An online chess clock is a two-player game timer: each player has their own clock, and only the clock of the player to move runs down. To use it, open the chess clock, pick a time control, then tap your own side after every move to stop your clock and start your opponent’s. If a clock reaches zero it flags, showing that player ran out of time.
It runs in your browser, free, with no sign-up, and keeps working offline once loaded, so it works as a backup clock when your set does not have one.
Set a time control
A time control is the starting time plus any bonus. Pick a preset or set your own:
- Base time. The minutes each player begins with. Both sides start equal.
- Increment. Seconds added to your clock after each move you make.
- Delay. Seconds that pass before your clock starts counting on your turn.
Common controls are written as base plus increment. 3+2 is three minutes each with two seconds added per move. 5+0 is five minutes each with no bonus. 15+10 suits a longer, more thoughtful game.
Play a game
- Set the time control and place the device between both players.
- The player with the white pieces moves first on the board, then taps the other side to start. The first tap begins the opponent’s clock.
- After each of your moves, tap your own side to stop your clock and pass the turn.
- The active clock is highlighted, so it is always clear whose time is running.
- If a clock hits zero it flags. That player is out of time.
The second player’s clock is shown upside down, so two people sitting across a table each read their own clock the right way up.
Increment and delay, and why they matter
Without any bonus, a winning position can still be lost simply because a player runs out of time while thinking. Increment and delay soften that.
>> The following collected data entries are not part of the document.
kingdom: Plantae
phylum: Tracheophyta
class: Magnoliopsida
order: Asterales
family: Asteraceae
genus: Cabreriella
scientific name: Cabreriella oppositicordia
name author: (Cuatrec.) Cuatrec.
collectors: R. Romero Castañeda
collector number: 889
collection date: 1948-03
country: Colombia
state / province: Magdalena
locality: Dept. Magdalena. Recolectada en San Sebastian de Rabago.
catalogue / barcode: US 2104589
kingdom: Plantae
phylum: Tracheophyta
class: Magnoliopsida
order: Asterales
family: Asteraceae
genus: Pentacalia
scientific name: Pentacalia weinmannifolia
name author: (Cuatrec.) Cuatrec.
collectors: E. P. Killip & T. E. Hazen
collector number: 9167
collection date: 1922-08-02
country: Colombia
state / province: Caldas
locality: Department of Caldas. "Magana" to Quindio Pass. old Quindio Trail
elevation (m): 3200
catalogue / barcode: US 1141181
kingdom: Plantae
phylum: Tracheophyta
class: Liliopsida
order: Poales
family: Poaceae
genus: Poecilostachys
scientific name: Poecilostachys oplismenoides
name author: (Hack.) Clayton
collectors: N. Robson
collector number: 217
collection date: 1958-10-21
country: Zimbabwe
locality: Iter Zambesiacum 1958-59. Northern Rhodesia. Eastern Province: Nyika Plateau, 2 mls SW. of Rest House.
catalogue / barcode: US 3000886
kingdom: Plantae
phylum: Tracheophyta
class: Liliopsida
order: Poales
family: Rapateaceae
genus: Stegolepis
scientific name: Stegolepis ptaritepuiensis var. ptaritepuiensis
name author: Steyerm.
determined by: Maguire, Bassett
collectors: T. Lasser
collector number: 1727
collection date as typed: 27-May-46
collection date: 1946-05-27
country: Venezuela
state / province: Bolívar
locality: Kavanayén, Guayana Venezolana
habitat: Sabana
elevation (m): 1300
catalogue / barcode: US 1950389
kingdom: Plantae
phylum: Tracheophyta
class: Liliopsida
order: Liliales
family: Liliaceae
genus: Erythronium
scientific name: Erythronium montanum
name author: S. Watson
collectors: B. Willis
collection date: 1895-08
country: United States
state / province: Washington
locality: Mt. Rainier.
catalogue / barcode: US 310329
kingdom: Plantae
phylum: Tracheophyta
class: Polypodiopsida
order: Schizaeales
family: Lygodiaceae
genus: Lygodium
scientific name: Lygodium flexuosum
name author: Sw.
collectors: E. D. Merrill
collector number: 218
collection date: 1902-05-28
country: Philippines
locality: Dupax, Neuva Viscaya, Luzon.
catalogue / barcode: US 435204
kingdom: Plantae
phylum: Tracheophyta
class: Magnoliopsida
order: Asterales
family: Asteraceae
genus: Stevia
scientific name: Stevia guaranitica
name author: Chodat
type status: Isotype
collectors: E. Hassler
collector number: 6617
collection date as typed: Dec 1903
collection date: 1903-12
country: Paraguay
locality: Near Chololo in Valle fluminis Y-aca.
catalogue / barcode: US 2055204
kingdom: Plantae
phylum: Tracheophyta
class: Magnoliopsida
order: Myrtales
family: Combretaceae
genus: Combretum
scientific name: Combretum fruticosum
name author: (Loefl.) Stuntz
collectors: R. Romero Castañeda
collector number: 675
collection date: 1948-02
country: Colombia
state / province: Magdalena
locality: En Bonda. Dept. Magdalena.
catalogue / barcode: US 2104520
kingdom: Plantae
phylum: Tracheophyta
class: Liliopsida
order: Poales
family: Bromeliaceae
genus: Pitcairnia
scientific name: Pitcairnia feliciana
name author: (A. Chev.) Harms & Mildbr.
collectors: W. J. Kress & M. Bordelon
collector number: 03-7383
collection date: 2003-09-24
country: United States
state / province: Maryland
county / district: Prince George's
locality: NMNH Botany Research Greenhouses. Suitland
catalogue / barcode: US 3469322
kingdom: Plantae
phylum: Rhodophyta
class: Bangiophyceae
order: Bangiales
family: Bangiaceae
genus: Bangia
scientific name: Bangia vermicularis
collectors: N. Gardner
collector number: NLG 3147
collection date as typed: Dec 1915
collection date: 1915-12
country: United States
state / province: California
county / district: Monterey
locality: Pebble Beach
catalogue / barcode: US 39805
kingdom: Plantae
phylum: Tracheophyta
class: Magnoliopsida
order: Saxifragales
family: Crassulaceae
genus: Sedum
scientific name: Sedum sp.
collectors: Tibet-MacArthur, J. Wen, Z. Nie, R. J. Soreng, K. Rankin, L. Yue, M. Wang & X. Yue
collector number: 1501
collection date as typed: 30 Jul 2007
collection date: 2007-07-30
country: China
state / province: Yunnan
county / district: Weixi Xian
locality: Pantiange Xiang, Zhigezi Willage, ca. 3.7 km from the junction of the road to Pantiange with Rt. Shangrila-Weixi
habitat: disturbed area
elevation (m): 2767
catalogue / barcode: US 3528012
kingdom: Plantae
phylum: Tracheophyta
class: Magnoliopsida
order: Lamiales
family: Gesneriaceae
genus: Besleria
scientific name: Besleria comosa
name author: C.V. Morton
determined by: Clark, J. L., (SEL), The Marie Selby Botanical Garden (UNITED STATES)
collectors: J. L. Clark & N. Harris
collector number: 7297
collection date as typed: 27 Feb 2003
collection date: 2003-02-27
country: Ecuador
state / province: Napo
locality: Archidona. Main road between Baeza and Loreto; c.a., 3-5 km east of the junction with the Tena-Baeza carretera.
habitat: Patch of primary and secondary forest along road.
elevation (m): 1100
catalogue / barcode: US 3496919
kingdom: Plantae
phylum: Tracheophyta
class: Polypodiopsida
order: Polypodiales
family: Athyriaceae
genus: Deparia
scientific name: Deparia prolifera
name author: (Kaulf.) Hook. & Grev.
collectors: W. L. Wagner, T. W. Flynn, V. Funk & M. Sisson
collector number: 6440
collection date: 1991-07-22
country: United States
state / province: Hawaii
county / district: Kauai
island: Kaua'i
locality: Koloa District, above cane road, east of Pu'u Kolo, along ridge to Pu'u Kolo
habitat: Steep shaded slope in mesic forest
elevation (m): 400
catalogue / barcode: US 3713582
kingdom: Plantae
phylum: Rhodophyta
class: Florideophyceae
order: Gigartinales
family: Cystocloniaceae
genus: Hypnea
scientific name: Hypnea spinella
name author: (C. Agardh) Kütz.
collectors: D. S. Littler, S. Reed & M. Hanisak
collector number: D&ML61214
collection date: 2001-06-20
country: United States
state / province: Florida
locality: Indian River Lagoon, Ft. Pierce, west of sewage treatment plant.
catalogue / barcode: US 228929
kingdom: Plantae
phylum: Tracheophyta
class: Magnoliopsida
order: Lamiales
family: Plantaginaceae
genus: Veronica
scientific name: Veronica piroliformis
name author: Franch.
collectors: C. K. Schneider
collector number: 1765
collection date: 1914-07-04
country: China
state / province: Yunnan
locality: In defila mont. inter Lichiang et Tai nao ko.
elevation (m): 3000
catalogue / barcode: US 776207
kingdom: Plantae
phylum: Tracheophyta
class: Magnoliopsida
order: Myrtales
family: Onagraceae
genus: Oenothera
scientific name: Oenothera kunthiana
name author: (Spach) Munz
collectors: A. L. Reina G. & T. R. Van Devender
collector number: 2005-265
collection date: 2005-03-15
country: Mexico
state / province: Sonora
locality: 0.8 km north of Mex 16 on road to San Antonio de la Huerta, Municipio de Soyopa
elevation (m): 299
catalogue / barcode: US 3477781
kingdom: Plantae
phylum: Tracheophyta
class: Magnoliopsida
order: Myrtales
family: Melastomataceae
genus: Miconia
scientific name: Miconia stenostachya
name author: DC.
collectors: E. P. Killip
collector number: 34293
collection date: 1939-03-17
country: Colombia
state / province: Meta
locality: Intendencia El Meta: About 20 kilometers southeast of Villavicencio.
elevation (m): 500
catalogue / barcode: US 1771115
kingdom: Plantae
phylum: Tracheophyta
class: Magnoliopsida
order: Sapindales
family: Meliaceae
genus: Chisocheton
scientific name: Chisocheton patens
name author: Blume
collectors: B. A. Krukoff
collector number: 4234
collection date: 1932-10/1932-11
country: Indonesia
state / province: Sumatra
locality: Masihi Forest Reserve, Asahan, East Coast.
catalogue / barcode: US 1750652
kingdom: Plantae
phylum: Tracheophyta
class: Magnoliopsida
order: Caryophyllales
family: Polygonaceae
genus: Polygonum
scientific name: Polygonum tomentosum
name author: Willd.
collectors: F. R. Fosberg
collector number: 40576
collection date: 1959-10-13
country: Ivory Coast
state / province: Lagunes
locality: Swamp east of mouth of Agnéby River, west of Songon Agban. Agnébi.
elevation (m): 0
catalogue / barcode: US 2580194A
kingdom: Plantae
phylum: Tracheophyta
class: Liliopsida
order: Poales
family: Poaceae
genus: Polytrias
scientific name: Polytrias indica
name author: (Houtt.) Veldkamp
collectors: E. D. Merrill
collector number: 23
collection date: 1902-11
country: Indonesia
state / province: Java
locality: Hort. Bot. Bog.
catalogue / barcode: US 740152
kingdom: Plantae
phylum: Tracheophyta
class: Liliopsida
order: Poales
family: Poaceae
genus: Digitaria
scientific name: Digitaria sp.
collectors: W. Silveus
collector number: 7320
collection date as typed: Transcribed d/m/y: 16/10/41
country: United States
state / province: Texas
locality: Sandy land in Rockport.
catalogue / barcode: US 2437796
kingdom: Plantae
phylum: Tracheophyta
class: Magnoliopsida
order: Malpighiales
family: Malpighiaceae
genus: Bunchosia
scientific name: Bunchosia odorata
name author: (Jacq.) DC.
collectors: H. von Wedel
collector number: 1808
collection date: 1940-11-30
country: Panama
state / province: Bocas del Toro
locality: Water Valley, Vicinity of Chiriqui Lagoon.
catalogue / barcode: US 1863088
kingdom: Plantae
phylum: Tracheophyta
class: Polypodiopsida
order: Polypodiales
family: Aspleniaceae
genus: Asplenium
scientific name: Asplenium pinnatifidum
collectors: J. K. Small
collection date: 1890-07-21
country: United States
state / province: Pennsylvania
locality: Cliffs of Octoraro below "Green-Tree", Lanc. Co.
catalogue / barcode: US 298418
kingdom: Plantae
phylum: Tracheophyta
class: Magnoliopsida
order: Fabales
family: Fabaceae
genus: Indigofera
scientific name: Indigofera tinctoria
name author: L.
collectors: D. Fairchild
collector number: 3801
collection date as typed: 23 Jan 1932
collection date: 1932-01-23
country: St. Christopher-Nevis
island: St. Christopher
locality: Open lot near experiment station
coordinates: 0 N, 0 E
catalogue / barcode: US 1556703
Increment rewards quick, confident moves by handing seconds back, which keeps a game alive even when both clocks get low. Delay is gentler still: it gives you a few free seconds each turn before your clock moves, without letting time accumulate. For casual games, a small increment like two or three seconds keeps things fair without dragging them out.
Beyond chess
The same clock works for any turn-based game where each player should get a fair share of thinking time, from draughts to two-player card games. If you only need to time a single side rather than alternate between two, the stopwatch or a plain online timer is the simpler tool.